Oh My God, did I get hate mail about the piece I did comparing Goering to Saddam. The obscene and anonymous replies missed the intent of the story: to draw a contrast to the way both of these men behaved in captivity. What I got was a trail of ‘George Bush is as much of a criminal as Goering and Saddam.' Oh Really? Here is a list of Saddam Hits for the last twenty years:
-- According to a 2001 Amnesty International report, "victims of torture in Iraq are subjected to a wide range of forms of torture, including the gouging out of eyes, severe beatings and electric shocks... some victims have died as a result and many have been left with permanent physical and psychological damage."
-- Saddam has had approximately 40 of his own relatives murdered.
-- Allegations of prostitution used to intimidate opponents of the regime, have been used by the regime to justify the barbaric beheading of women.
-- Documented chemical attacks by the regime, from 1983 to 1988, resulted in some 30,000 Iraqi and Iranian deaths.
-- Human Rights Watch estimates that Saddam's 1987-1988 campaign of terror against the Kurds killed at least 50,000 and possibly as many as 100,000 Kurds.

*Exercise tasks*
[A] In the piece about Saddam's record, how many of his own relatives is he said to have had murdered?
[B] Extend the piece about Saddam's record, starting after its final entry on the campaign against the Kurds.

*Provided material*
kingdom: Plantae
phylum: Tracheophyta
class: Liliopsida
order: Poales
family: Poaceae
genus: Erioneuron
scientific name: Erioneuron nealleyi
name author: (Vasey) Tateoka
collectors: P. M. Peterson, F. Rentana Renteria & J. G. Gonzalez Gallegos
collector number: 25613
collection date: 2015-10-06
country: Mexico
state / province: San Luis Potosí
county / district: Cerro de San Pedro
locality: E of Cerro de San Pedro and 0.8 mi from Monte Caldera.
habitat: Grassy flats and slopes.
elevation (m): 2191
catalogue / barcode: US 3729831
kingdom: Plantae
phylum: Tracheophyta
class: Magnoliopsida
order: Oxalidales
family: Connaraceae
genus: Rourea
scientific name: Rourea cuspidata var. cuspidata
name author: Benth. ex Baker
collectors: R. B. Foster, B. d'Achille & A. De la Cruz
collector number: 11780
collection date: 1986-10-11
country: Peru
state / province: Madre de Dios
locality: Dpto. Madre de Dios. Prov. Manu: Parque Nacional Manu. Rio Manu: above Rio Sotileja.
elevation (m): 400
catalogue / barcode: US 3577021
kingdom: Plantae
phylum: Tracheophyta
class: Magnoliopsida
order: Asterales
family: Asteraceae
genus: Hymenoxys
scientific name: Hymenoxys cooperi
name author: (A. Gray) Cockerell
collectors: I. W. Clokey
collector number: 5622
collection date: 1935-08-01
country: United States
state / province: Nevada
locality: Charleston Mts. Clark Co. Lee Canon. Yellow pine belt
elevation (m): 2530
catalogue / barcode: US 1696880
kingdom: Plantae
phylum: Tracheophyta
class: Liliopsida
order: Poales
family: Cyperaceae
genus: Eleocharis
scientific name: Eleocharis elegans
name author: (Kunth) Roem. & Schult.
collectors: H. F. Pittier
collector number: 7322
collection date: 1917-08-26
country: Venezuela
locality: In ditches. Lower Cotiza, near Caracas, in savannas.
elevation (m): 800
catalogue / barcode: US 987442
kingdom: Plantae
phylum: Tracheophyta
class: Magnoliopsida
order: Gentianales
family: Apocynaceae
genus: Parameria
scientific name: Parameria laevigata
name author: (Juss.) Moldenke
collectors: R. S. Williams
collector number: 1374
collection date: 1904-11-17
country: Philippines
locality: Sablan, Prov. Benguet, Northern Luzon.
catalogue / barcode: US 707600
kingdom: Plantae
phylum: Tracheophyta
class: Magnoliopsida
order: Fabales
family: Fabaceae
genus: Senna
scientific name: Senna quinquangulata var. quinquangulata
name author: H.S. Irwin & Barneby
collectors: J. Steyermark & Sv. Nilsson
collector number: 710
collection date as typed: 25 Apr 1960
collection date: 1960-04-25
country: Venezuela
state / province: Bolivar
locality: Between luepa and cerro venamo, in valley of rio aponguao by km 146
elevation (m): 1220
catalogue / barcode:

*Results*
[A] Approximately 40.

[B]
-- The Iraqi regime used chemical agents to include mustard gas and nerve agents in attacks against at least 40 Kurdish villages between 1987-1988. The largest was the attack on Halabja which resulted in approximately 5,000 deaths.
-- 2,000 Kurdish villages were destroyed during the campaign of terror.
-- Iraq's 13 million Shi'a Muslims, the majority of Iraq's population of approximately 22 million, face severe restrictions on their religious practice, including a ban on communal Friday prayer, and restriction on funeral processions.
-- According to Human Rights Watch, "senior Arab diplomats told the London-based Arabic daily newspaper al-Hayat in October [1991] that Iraqi leaders were privately acknowledging that 250,000 people were killed during the uprisings, with most of the casualties in the south."
-- Refugees International reports that the "Oppressive government policies have led to the internal displacement of 900,000 Iraqis, primarily Kurds who have fled to the north to escape Saddam Hussein's Arabization campaigns (which involve forcing Kurds to renounce their Kurdish identity or lose their property) and Marsh Arabs, who fled the government's campaign to dry up the southern marshes for agricultural use. More than 200,000 Iraqis continue to live as refugees in Iran."
-- The U.S. Committee for Refugees, in 2002, estimated that nearly 100,000 Kurds, Assyrians and Turkomans had previously been expelled, by the regime, from the "central-government-controlled Kirkuk and surrounding districts in the oil-rich region bordering the Kurdish controlled north."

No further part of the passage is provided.